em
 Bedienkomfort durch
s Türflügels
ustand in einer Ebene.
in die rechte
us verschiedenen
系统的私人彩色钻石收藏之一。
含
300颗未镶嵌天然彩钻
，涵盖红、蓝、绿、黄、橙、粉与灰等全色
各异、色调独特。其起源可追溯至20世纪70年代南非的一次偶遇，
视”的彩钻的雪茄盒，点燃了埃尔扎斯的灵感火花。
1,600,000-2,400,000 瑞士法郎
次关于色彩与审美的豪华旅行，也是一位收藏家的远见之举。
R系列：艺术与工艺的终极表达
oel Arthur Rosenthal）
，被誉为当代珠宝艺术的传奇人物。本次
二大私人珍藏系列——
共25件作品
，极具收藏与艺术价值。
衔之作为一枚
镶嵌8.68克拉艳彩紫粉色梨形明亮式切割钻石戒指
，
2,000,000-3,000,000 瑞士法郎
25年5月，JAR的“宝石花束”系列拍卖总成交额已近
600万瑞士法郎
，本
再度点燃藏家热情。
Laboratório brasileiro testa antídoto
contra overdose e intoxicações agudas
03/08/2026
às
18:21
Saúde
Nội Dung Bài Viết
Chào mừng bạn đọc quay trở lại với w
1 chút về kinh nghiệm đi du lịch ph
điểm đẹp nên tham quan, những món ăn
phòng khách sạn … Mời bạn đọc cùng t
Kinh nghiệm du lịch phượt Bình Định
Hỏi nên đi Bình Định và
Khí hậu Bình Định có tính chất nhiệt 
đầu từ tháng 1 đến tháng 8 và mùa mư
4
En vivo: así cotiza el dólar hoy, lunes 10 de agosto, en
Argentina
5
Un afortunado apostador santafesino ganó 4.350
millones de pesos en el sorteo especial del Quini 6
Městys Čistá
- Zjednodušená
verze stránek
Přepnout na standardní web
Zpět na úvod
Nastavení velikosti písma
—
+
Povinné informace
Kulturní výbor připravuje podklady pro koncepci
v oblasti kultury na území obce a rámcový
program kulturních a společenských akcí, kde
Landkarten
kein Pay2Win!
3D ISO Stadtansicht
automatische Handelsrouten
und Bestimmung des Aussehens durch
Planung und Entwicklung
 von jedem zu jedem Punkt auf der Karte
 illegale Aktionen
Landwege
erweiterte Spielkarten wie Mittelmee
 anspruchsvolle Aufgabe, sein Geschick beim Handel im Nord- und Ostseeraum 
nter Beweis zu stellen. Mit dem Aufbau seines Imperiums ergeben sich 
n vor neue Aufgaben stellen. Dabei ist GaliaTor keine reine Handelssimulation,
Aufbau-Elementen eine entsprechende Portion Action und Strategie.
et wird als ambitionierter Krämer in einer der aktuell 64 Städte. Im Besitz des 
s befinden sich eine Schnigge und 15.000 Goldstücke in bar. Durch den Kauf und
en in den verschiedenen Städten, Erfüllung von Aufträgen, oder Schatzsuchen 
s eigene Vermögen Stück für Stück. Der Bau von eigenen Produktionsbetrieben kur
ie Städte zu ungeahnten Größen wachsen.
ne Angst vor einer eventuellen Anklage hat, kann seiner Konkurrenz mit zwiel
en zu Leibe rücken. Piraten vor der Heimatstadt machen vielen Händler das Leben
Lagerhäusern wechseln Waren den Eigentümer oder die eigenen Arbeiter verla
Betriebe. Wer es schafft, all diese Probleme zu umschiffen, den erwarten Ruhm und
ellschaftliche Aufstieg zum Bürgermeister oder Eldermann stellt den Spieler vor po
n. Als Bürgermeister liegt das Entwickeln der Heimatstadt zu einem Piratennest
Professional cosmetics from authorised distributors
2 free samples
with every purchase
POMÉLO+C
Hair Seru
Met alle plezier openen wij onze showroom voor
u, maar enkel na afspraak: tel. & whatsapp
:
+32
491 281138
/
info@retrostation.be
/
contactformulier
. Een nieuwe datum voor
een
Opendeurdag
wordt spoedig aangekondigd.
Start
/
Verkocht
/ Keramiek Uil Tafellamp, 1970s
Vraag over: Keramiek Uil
========================
**What the exercise asks:** Reproduce the material above. Do not change a word.

**Solution for this problem:**
em
 Bedienkomfort durch
s Türflügels
ustand in einer Ebene.
in die rechte
us verschiedenen
系统的私人彩色钻石收藏之一。
含
300颗未镶嵌天然彩钻
，涵盖红、蓝、绿、黄、橙、粉与灰等全色
各异、色调独特。其起源可追溯至20世纪70年代南非的一次偶遇，
视”的彩钻的雪茄盒，点燃了埃尔扎斯的灵感火花。
1,600,000-2,400,000 瑞士法郎
次关于色彩与审美的豪华旅行，也是一位收藏家的远见之举。
R系列：艺术与工艺的终极表达
oel Arthur Rosenthal）
，被誉为当代珠宝艺术的传奇人物。本次
二大私人珍藏系列——
共25件作品
，极具收藏与艺术价值。
衔之作为一枚
镶嵌8.68克拉艳彩紫粉色梨形明亮式切割钻石戒指
，
2,000,000-3,000,000 瑞士法郎
25年5月，JAR的“宝石花束”系列拍卖总成交额已近
600万瑞士法郎
，本
再度点燃藏家热情。
Laboratório brasileiro testa antídoto
contra overdose e intoxicações agudas
03/08/2026
às
18:21
Saúde
Nội Dung Bài Viết
Chào mừng bạn đọc quay trở lại với w
1 chút về kinh nghiệm đi du lịch ph
điểm đẹp nên tham quan, những món ăn
phòng khách sạn … Mời bạn đọc cùng t
Kinh nghiệm du lịch phượt Bình Định
Hỏi nên đi Bình Định và
Khí hậu Bình Định có tính chất nhiệt 
đầu từ tháng 1 đến tháng 8 và mùa mư
4
En vivo: así cotiza el dólar hoy, lunes 10 de agosto, en
Argentina
5
Un afortunado apostador santafesino ganó 4.350
millones de pesos en el sorteo especial del Quini 6
Městys Čistá
- Zjednodušená
verze stránek
Přepnout na standardní web
Zpět na úvod
Nastavení velikosti písma
—
+
Povinné informace
Kulturní výbor připravuje podklady pro koncepci
v oblasti kultury na území obce a rámcový
program kulturních a společenských akcí, kde
Landkarten
kein Pay2Win!
3D ISO Stadtansicht
automatische Handelsrouten
und Bestimmung des Aussehens durch
Planung und Entwicklung
 von jedem zu jedem Punkt auf der Karte
 illegale Aktionen
Landwege
erweiterte Spielkarten wie Mittelmee
 anspruchsvolle Aufgabe, sein Geschick beim Handel im Nord- und Ostseeraum 
nter Beweis zu stellen. Mit dem Aufbau seines Imperiums ergeben sich 
n vor neue Aufgaben stellen. Dabei ist GaliaTor keine reine Handelssimulation,
Aufbau-Elementen eine entsprechende Portion Action und Strategie.
et wird als ambitionierter Krämer in einer der aktuell 64 Städte. Im Besitz des 
s befinden sich eine Schnigge und 15.000 Goldstücke in bar. Durch den Kauf und
en in den verschiedenen Städten, Erfüllung von Aufträgen, oder Schatzsuchen 
s eigene Vermögen Stück für Stück. Der Bau von eigenen Produktionsbetrieben kur
ie Städte zu ungeahnten Größen wachsen.
ne Angst vor einer eventuellen Anklage hat, kann seiner Konkurrenz mit zwiel
en zu Leibe rücken. Piraten vor der Heimatstadt machen vielen Händler das Leben
Lagerhäusern wechseln Waren den Eigentümer oder die eigenen Arbeiter verla
Betriebe. Wer es schafft, all diese Probleme zu umschiffen, den erwarten Ruhm und
ellschaftliche Aufstieg zum Bürgermeister oder Eldermann stellt den Spieler vor po
n. Als Bürgermeister liegt das Entwickeln der Heimatstadt zu einem Piratennest
Professional cosmetics from authorised distributors
2 free samples
with every purchase
POMÉLO+C
Hair Seru
Met alle plezier openen wij onze showroom voor
u, maar enkel na afspraak: tel. & whatsapp
:
+32
491 281138
/
info@retrostation.be
/
contactformulier
. Een nieuwe datum voor
een
Opendeurdag
wordt spoedig aangekondigd.
Start
/
Verkocht
/ Keramiek Uil Tafellamp, 1970s
Vraag over: Keramiek Uil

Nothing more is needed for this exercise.